### Page extract

------------

I cracked one to see how it is travelling. 
This beer is awesome.
It has a really nice balance in flavour and isn't that far different from the weihenstephaner weizen.
The ESB/wpl300 combo is a really good example of a wheat beer for other beginner home brewers out there who want to try a wheat beer.
Thanks for the recommendation guys. 
I might try the same brew again but with some Hersbrucker or Hallertau and maybe some water soaked in wheat to taste the difference.
Cheers :beer:


----------



## Bremmario (8/6/09)

Any luck getting a beer that tastes anywhere near as awesome as schofferhoffer?

A schofferhofferesque brew is my ultimate goal!


----------



## brocky_555 (9/6/09)

Hey there fellas,

I love a good wheat and my first ever home brew was a wheat it came out fantastic.

It was :

1 Can Morgans Golden sheaf Wheat kit 
1 Can Thomas coopers Malt extract - Wheat blend 
1 Teabag of hops (Hallertau or tet not sure )
Yeast : WB06 Brewed at 20 C

This brew turned out amazing and i will do this one again soon. The good thing about doing wheat beers is they only have to spend 2 weeks in the botlle and dont get much better with age so the are good to boost stocks while you let the other styles age.

------------

### Your tasks
a: Answer from the wheat beer thread:
(i) Which commercial beer does the first poster say their brew isn't far different from?
(ii) What yeast did brocky_555 use, and at what temperature?
(iii) How long do wheat beers need to spend in the bottle, according to brocky_555?
b: Copy the wheat beer thread starting with "I might try" and going on through "my ultimate goal!", substituting "Saaz" for "Hersbrucker".
The rows after this thread have nothing to do with it.

### Dataset entries

------------

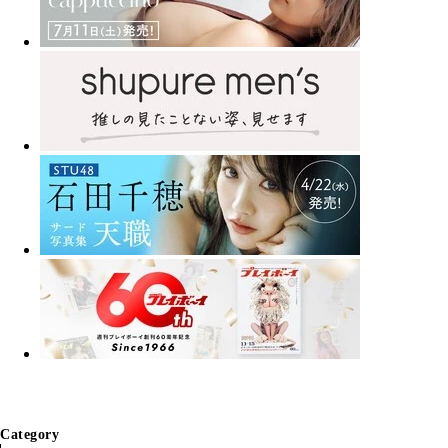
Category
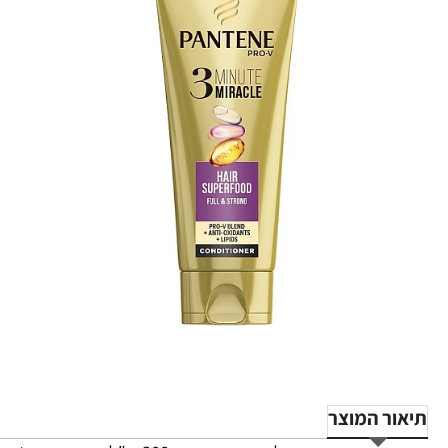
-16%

------------

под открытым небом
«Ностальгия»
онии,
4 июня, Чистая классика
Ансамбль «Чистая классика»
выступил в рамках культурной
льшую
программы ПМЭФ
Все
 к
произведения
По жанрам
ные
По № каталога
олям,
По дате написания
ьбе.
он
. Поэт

------------

### Solutions to each task
a:
(i) The weihenstephaner weizen.
(ii) WB06, brewed at 20 C.
(iii) 2 weeks.

b:
I might try the same brew again but with some Saaz or Hallertau and maybe some water soaked in wheat to taste the difference.
Cheers :beer:


----------



## Bremmario (8/6/09)

Any luck getting a beer that tastes anywhere near as awesome as schofferhoffer?

A schofferhofferesque brew is my ultimate goal!